### What is needed
Update the items below, changing "Wrap output in" to "Enclose output in" everywhere it appears and leaving every other part as is.

### Material to process
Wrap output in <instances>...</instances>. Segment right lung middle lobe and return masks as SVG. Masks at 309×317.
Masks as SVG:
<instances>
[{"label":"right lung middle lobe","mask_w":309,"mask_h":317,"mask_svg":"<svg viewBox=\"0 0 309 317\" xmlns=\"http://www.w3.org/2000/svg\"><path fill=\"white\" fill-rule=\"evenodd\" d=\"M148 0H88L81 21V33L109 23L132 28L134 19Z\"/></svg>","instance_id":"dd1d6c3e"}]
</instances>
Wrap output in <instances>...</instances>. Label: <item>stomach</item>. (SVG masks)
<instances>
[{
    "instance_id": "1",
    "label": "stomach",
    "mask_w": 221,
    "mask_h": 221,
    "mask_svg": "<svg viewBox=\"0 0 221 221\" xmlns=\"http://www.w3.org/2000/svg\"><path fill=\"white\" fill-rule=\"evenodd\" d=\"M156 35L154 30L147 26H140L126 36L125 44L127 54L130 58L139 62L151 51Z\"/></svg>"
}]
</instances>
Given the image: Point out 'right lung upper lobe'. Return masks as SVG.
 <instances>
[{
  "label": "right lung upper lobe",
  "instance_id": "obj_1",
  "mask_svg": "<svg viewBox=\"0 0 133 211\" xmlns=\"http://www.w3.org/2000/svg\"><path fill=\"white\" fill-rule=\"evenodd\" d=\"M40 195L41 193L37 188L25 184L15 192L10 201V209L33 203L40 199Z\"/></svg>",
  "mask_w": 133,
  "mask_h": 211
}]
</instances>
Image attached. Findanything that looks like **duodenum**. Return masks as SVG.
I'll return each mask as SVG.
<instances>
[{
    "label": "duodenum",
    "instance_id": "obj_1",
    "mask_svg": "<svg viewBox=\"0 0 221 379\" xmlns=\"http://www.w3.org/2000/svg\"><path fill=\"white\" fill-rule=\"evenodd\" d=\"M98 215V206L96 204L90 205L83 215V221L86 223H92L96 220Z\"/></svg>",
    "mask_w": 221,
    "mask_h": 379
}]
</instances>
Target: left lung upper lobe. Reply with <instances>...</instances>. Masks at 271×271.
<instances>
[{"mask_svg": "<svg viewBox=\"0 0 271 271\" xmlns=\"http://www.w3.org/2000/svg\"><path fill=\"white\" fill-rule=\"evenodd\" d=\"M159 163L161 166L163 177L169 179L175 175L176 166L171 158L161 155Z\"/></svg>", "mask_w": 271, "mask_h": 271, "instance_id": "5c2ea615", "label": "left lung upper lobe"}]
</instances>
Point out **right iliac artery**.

### Task answer
Enclose output in <instances>...</instances>. Segment right lung middle lobe and return masks as SVG. Masks at 309×317.
Masks as SVG:
<instances>
[{"label":"right lung middle lobe","mask_w":309,"mask_h":317,"mask_svg":"<svg viewBox=\"0 0 309 317\" xmlns=\"http://www.w3.org/2000/svg\"><path fill=\"white\" fill-rule=\"evenodd\" d=\"M148 0H88L81 21V33L109 23L132 28L134 19Z\"/></svg>","instance_id":"dd1d6c3e"}]
</instances>
Enclose output in <instances>...</instances>. Label: <item>stomach</item>. (SVG masks)
<instances>
[{
    "instance_id": "1",
    "label": "stomach",
    "mask_w": 221,
    "mask_h": 221,
    "mask_svg": "<svg viewBox=\"0 0 221 221\" xmlns=\"http://www.w3.org/2000/svg\"><path fill=\"white\" fill-rule=\"evenodd\" d=\"M156 35L154 30L147 26H140L126 36L125 44L127 54L130 58L139 62L151 51Z\"/></svg>"
}]
</instances>
Given the image: Point out 'right lung upper lobe'. Return masks as SVG.
 <instances>
[{
  "label": "right lung upper lobe",
  "instance_id": "obj_1",
  "mask_svg": "<svg viewBox=\"0 0 133 211\" xmlns=\"http://www.w3.org/2000/svg\"><path fill=\"white\" fill-rule=\"evenodd\" d=\"M40 195L41 193L37 188L25 184L15 192L10 201V209L33 203L40 199Z\"/></svg>",
  "mask_w": 133,
  "mask_h": 211
}]
</instances>
Image attached. Findanything that looks like **duodenum**. Return masks as SVG.
I'll return each mask as SVG.
<instances>
[{
    "label": "duodenum",
    "instance_id": "obj_1",
    "mask_svg": "<svg viewBox=\"0 0 221 379\" xmlns=\"http://www.w3.org/2000/svg\"><path fill=\"white\" fill-rule=\"evenodd\" d=\"M98 215V206L96 204L90 205L83 215V221L86 223H92L96 220Z\"/></svg>",
    "mask_w": 221,
    "mask_h": 379
}]
</instances>
Target: left lung upper lobe. Reply with <instances>...</instances>. Masks at 271×271.
<instances>
[{"mask_svg": "<svg viewBox=\"0 0 271 271\" xmlns=\"http://www.w3.org/2000/svg\"><path fill=\"white\" fill-rule=\"evenodd\" d=\"M159 163L161 166L163 177L169 179L175 175L176 166L171 158L161 155Z\"/></svg>", "mask_w": 271, "mask_h": 271, "instance_id": "5c2ea615", "label": "left lung upper lobe"}]
</instances>
Point out **right iliac artery**.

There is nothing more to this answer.